Mayor Ed Lee with SFMTA Director of Transportation Ed Reiskin and Dept. of Public Works Head Mohammed Nuru on a tour of construction on Cesar Chavez. Photo: Aaron Bialick

With election day less than 24 hours away, it’s safe to say all the San Francisco mayoral candidate questionnaires are in.

But when Streetsblog recently posted excerpts from responses to the SF Transit Riders Union (SFTRU) mayoral candidate survey, readers pointed out a notable no-show. Mayor Ed Lee hadn’t filled out a survey, nor did he come to speak personally at the August SFTRU forum with five of the other top candidates. SF Public Press reporter Jerold Chinn said Lee also did not respond to repeated requests to be interviewed as part of his series on Muni issues.

We followed up with Lee’s campaign and asked about the lack of a response from the mayor to the SFTRU survey.
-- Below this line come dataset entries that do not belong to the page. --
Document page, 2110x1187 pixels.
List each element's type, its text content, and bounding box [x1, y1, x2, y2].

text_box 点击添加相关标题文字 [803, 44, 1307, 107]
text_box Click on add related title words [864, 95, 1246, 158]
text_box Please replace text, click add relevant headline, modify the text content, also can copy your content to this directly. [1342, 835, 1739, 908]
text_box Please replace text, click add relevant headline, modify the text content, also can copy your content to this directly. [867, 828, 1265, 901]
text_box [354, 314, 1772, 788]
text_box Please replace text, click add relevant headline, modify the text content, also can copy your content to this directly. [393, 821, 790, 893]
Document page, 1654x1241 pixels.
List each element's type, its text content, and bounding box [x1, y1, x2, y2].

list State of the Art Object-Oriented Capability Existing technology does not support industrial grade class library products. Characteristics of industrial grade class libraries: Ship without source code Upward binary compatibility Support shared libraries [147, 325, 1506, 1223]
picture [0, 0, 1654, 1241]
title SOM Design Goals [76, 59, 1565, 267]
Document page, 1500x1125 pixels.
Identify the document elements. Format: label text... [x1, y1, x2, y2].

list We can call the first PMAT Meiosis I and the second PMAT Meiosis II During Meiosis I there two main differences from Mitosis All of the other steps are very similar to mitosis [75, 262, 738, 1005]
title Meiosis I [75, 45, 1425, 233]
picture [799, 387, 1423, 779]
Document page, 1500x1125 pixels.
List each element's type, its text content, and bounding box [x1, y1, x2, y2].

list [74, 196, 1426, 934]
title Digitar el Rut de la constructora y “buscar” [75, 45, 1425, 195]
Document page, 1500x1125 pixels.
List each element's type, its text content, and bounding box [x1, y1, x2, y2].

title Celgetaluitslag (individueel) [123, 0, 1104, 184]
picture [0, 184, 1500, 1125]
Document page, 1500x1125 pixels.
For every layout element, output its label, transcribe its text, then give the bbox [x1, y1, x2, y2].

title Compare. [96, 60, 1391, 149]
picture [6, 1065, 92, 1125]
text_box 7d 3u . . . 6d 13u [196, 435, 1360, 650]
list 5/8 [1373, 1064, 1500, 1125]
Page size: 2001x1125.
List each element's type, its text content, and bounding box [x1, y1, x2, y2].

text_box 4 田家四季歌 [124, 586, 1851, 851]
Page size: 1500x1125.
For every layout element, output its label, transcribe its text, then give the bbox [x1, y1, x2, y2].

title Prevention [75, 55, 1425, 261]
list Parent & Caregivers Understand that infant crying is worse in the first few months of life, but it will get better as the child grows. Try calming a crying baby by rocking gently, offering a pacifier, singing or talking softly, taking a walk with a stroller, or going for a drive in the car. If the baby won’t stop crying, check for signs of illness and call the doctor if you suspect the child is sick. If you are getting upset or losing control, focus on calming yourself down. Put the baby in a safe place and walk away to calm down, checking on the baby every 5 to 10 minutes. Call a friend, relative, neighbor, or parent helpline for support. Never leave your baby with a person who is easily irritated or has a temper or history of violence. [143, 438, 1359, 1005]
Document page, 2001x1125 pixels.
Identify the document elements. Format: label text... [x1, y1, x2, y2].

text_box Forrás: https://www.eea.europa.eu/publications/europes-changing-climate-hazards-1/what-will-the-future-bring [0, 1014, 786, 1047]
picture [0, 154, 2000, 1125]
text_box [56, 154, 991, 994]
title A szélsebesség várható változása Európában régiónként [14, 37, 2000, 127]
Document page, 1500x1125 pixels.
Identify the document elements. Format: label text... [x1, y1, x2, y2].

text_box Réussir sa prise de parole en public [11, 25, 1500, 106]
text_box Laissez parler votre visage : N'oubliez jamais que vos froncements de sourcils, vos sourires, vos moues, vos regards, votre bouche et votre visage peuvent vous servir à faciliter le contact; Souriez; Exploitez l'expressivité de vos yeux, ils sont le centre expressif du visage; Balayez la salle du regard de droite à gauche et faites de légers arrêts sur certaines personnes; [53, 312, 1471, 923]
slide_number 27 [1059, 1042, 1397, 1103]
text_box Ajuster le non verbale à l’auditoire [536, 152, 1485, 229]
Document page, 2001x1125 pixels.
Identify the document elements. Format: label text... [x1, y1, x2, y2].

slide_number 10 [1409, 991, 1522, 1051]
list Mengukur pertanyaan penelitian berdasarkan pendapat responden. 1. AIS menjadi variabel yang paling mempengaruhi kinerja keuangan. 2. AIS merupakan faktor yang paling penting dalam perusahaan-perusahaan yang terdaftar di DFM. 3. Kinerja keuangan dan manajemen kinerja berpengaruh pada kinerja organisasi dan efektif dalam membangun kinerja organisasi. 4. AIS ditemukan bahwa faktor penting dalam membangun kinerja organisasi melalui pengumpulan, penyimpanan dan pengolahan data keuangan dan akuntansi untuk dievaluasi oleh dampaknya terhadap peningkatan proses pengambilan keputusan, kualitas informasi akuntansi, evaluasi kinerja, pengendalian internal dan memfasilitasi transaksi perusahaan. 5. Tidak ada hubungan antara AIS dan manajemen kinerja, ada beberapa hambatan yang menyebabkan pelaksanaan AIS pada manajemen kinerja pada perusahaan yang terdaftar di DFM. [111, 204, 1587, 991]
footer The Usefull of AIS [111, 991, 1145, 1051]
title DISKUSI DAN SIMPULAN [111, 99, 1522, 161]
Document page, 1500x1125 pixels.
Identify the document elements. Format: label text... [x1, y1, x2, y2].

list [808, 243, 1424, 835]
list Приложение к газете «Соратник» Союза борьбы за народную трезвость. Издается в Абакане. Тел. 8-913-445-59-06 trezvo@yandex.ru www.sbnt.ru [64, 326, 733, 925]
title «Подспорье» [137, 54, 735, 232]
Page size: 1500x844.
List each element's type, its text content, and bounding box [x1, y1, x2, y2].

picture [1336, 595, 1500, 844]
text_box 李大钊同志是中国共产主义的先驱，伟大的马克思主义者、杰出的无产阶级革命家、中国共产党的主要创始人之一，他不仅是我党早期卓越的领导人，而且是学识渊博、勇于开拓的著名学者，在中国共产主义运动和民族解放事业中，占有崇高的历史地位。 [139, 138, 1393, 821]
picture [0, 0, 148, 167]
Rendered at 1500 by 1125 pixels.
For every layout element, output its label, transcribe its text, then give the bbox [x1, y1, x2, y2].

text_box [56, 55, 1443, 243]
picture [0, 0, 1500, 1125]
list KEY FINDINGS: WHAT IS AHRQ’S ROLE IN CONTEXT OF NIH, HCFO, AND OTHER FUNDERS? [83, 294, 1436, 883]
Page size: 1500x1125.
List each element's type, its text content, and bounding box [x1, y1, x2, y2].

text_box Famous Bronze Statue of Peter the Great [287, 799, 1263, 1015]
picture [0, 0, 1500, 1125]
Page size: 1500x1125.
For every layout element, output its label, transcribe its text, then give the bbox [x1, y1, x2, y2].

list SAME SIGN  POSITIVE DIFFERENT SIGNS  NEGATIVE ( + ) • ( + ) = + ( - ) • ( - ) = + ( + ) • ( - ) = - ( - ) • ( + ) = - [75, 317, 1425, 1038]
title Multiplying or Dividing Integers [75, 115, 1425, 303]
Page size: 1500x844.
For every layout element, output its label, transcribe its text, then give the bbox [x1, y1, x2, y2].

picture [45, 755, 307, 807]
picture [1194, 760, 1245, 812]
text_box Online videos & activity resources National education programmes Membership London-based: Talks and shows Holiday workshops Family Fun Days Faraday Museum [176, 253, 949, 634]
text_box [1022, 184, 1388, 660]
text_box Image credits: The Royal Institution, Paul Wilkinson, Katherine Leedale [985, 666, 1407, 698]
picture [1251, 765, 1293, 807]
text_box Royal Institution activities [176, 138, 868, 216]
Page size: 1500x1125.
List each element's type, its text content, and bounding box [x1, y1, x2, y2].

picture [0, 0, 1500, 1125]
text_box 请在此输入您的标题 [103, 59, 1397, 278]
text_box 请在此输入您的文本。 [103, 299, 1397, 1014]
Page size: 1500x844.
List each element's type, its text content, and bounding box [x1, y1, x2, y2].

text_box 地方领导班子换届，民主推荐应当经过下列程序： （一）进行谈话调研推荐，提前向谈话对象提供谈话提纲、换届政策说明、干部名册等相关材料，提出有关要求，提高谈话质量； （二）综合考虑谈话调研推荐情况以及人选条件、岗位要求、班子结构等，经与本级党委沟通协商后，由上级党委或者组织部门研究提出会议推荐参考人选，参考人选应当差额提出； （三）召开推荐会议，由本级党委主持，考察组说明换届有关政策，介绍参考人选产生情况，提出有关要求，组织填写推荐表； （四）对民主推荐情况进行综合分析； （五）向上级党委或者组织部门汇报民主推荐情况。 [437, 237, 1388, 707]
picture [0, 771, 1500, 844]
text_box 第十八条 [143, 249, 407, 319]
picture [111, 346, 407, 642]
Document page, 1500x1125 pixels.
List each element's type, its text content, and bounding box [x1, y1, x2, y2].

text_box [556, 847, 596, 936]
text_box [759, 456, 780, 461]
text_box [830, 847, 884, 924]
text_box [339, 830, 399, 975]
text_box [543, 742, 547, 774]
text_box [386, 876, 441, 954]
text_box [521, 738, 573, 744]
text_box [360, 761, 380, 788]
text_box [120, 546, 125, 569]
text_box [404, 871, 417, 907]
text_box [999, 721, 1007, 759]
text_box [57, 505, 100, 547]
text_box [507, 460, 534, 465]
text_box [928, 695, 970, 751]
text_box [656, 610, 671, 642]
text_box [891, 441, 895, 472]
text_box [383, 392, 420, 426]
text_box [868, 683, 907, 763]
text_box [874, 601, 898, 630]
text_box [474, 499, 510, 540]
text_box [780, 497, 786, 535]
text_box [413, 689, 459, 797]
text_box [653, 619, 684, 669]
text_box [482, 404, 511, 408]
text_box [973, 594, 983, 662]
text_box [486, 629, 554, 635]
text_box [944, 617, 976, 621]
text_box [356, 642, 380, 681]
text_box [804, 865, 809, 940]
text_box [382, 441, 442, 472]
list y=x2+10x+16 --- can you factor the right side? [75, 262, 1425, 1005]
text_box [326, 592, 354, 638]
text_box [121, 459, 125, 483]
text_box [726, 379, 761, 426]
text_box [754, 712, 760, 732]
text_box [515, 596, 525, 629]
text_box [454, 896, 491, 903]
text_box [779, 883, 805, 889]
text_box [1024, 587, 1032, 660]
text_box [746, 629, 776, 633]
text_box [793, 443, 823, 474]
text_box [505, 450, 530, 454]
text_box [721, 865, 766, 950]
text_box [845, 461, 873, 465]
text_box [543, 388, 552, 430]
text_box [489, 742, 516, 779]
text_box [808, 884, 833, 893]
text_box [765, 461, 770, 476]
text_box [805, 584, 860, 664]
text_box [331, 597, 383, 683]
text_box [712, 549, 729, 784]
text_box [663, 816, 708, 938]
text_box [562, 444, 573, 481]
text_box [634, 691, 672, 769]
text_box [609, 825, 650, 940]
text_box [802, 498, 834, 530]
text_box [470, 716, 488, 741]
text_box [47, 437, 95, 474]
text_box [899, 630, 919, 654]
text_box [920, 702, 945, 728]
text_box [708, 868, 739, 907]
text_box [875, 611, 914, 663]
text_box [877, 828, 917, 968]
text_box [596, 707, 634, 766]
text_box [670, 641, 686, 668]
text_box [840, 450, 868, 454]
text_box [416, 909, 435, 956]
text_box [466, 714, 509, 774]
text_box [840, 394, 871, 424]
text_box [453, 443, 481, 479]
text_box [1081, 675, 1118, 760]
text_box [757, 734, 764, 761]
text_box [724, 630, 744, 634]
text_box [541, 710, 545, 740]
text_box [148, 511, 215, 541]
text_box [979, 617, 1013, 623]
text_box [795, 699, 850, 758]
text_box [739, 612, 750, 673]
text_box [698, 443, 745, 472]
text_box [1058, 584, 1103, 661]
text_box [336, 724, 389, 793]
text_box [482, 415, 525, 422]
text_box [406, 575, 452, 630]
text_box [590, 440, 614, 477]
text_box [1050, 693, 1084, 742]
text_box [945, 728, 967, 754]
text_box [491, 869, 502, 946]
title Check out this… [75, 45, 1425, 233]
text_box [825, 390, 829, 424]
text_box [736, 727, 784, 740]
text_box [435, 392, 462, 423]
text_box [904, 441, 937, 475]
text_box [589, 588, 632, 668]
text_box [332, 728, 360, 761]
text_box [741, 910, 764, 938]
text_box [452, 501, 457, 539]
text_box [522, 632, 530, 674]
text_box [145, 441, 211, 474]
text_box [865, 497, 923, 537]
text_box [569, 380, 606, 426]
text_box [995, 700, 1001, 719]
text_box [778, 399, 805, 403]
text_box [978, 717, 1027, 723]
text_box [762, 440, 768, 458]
Spokesperson Tony Winnicker sent this explanation:

First, I’m not aware that we received the Transit Riders questionnaire as we certainly would have responded. If we missed it that’s an oversight. I do know on Aug 17 we received an invitation to a meeting on Aug 22 but Mayor Lee was unable to attend due to a conflict with an official event. Mayor Lee has attended many forums where Muni and the SFMTA are issues, but he has not been able to attend all of them due to his responsibilities as Mayor.